No U.S. Supreme Court decision today in baby Veronica case

Matt and his wife Melanie Capobianco tried to hold back tears before they had to turn over Veronica in Charleston on Saturday, Dec. 31, 2011. The Capobianco's had to deliver Veronica to her biological father, Dusten Brown, because of a 1978 law that applies to American Indian children. (Grace Beahm/

The U.S. Supreme Court did not rule this morning in the hotly contested custody battle over 3-year-old Veronica, the curly haired girl with American Indian blood whom a James Island couple tried to adopt at birth.

The justices issued three opinions today and are expected to again publish rulings starting at 10 a.m. Monday. They are scheduled to break for summer recess, so a ruling in Adoptive Couple v. Baby Girl is expected next week. Other cases remaining include two about gay marriage.

On April 16, the court heard oral arguments that complemented hundreds of pages legal briefs from attorneys and organizations that opined on the ruling’s consequences.

The case hinges on the Indian Child Welfare Act, a federal law aimed at placing American Indian children in foster or adoptive families who share their heritage. It arose in 1978 after advocates pointed out that a striking number of American Indian children were being placed outside their cultures, further diluting native societies.
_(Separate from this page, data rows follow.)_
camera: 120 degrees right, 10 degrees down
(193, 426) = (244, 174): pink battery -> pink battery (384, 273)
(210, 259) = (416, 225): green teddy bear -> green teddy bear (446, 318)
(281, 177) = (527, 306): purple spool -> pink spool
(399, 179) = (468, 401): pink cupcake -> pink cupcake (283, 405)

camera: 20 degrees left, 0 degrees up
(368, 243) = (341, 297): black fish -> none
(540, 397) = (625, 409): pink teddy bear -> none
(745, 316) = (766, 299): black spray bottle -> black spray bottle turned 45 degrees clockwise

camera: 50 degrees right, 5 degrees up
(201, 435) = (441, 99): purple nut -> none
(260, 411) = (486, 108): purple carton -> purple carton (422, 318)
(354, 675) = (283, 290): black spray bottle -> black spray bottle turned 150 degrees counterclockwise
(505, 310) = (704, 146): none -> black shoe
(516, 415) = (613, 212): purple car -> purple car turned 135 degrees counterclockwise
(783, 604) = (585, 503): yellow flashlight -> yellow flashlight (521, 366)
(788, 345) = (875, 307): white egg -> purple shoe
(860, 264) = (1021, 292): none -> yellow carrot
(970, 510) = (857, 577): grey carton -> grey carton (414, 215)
Veronica was born in September 2009 to Dusten Brown, an Army reservist and member of the Cherokee Nation in Oklahoma, and Christinna Maldonado, a Hispanic mother of two.

The two had been engaged, but they broke off their relationship months before Veronica was born.

Before the birth, Maldonado gave Brown a choice between giving up his paternal rights or paying child support. Brown declined to give Maldonado money, but he later told attorneys that he didn’t mean to allow Veronica to be put up for adoption.

Meanwhile, Matt and Melanie Capobianco of James Island were stymied in their own efforts to have a child. After in vitro fertilization failed, they turned to adoption and met Maldonado through an agency.

They were with Maldonado when Veronica was born. Maldonado signed over custody to the Capobiancos, and the couple flew the infant to South Carolina, where adoption proceedings commenced.

Brown didn’t know about the pending adoption until four months later.

The delay in notification was blamed on a clerical error: Brown’s named was misspelled when Veronica’s mother first filed the papers. But attorneys for Brown alleged that the mistake was purposeful.

After he was served the documents, Brown promptly challenged the proceeding, then was deployed for a tour of duty in the Middle East.

But Brown’s claim of the child at the “eleventh hour,” the Capobiancos’ attorneys have argued, was too late. He should have expressed interest in his daughter sooner and provided care for the girl and her mother, they wrote in legal arguments.

Brown’s attorneys later argued that his biological link to Veronica and her heritage meant that ICWA allows him to claim her and halt the adoption.

But the American Indian makeup of Veronica’s blood was said to be only 3/256th, and she also shares Hispanic heritage with her mother, attorneys for the Capobiancos have said. They said that ICWA shouldn’t give rights to a father who has otherwise relinquished them under state laws.

A family court in South Carolina ruled in Brown’s favor, and the S.C. Supreme Court later agreed with the lower judges. Veronica was sent in late 2011 to live with Brown in Oklahoma, where she has been ever since.